■ TO-DO ITEM:
Copy the listing from its start through the line with "What is the difference between the maximum and minimum values in", replacing "series" with "data set" and leaving everything else unchanged.

(Collected data entries)
-=-=-=-=-

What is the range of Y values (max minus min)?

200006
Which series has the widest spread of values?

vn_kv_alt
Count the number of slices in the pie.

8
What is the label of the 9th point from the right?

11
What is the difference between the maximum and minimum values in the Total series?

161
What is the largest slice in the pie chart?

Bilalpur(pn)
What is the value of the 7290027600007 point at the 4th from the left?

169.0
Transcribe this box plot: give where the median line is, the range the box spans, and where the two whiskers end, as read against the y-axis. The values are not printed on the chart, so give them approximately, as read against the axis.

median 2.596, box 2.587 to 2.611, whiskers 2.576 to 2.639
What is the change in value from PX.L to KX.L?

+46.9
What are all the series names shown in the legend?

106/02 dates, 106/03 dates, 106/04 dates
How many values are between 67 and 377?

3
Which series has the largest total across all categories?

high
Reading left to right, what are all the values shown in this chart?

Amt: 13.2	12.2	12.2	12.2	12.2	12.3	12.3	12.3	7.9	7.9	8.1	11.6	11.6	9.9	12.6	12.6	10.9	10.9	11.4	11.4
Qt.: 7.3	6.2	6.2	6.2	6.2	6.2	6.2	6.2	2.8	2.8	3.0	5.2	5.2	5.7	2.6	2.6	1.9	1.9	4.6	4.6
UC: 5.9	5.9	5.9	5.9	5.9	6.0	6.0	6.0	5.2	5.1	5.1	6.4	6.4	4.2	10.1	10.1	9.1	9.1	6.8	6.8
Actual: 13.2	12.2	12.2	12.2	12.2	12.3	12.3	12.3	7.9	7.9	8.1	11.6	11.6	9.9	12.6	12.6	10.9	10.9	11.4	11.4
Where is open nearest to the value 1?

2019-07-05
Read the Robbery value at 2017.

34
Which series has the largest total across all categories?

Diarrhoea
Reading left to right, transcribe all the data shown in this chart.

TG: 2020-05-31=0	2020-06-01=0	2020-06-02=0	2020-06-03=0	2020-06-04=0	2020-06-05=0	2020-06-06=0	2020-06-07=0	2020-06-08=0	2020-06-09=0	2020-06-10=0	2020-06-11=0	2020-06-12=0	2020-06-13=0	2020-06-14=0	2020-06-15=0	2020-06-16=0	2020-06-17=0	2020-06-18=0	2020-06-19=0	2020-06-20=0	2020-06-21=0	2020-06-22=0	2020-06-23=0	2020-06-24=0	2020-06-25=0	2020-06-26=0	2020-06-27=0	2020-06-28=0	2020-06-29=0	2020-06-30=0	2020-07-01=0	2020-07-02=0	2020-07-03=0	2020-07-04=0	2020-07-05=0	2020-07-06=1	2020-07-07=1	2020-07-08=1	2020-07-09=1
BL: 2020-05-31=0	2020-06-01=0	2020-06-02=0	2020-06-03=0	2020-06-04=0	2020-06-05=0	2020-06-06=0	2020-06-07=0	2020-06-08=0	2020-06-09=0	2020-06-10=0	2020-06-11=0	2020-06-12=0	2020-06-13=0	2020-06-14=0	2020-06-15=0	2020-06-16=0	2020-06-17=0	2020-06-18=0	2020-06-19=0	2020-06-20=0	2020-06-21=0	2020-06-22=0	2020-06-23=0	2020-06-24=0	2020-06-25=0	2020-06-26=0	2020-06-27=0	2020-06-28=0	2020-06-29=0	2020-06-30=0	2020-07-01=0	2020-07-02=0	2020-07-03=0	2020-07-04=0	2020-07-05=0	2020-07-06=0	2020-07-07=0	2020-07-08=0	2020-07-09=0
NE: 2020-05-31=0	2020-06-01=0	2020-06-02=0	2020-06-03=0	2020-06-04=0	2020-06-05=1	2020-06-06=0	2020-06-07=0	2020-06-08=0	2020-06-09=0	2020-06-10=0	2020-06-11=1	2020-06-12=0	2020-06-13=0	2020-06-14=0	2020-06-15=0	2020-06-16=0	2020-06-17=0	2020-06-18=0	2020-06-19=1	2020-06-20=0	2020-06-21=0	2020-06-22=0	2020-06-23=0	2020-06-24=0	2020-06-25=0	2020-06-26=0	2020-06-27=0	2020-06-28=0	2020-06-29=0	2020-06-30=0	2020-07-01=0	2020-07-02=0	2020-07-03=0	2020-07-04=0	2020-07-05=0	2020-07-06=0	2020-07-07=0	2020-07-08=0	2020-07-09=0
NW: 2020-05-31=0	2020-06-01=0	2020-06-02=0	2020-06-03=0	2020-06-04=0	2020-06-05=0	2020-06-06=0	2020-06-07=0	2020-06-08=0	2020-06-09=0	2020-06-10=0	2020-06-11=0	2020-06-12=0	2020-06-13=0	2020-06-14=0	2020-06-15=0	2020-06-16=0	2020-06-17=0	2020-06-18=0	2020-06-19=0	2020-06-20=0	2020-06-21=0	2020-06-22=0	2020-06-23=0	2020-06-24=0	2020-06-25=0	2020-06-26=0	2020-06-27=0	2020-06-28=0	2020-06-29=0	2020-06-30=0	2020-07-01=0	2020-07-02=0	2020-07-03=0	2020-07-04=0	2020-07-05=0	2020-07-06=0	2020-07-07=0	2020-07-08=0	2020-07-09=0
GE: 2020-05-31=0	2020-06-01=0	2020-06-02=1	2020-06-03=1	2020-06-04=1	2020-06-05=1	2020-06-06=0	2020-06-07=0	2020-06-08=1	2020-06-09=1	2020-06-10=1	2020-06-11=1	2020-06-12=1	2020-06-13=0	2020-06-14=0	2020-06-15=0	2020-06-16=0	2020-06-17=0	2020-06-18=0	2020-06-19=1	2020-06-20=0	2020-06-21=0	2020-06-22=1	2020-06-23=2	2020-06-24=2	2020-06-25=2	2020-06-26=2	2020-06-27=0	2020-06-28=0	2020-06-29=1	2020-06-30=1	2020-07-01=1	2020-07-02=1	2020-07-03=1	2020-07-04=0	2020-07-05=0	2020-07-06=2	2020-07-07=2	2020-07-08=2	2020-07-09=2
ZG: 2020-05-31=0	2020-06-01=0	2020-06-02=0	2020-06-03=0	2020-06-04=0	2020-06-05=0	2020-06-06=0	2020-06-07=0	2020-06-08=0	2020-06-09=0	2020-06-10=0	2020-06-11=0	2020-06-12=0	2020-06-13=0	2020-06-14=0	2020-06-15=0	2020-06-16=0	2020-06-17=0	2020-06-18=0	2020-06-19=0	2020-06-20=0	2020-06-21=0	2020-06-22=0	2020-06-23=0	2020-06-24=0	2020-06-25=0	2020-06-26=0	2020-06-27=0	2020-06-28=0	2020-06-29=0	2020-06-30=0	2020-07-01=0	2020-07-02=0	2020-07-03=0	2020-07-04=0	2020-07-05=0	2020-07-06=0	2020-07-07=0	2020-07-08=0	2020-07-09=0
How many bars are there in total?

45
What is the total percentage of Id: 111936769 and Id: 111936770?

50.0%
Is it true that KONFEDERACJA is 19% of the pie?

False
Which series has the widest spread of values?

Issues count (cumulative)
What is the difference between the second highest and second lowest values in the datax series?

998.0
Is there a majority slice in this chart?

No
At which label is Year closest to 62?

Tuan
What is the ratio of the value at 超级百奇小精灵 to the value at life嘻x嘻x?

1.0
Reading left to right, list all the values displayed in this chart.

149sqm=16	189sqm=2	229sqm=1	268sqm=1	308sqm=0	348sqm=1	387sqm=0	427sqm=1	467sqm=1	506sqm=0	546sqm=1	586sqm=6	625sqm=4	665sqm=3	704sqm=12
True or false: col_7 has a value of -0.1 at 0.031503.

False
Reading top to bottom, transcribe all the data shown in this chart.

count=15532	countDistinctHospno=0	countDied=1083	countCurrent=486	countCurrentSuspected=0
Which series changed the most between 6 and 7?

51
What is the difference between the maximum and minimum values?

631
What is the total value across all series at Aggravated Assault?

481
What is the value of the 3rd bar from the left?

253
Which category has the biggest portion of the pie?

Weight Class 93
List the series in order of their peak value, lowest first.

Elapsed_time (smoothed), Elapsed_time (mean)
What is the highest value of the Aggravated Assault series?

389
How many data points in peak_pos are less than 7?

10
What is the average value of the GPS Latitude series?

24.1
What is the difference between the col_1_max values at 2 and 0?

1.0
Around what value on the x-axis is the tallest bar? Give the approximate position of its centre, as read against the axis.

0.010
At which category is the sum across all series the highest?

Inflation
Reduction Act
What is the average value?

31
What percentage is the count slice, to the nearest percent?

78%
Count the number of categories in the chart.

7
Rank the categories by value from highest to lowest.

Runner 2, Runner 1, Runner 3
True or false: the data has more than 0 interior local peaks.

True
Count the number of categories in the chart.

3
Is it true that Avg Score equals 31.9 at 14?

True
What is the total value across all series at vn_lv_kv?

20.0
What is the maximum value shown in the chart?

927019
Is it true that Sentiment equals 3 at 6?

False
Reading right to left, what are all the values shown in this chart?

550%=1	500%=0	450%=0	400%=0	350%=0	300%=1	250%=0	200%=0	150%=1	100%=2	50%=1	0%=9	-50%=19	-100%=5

-=-=-=-=-

■ FINAL ANSWER:
What is the range of Y values (max minus min)?

200006
Which data set has the widest spread of values?

vn_kv_alt
Count the number of slices in the pie.

8
What is the label of the 9th point from the right?

11
What is the difference between the maximum and minimum values in the Total data set?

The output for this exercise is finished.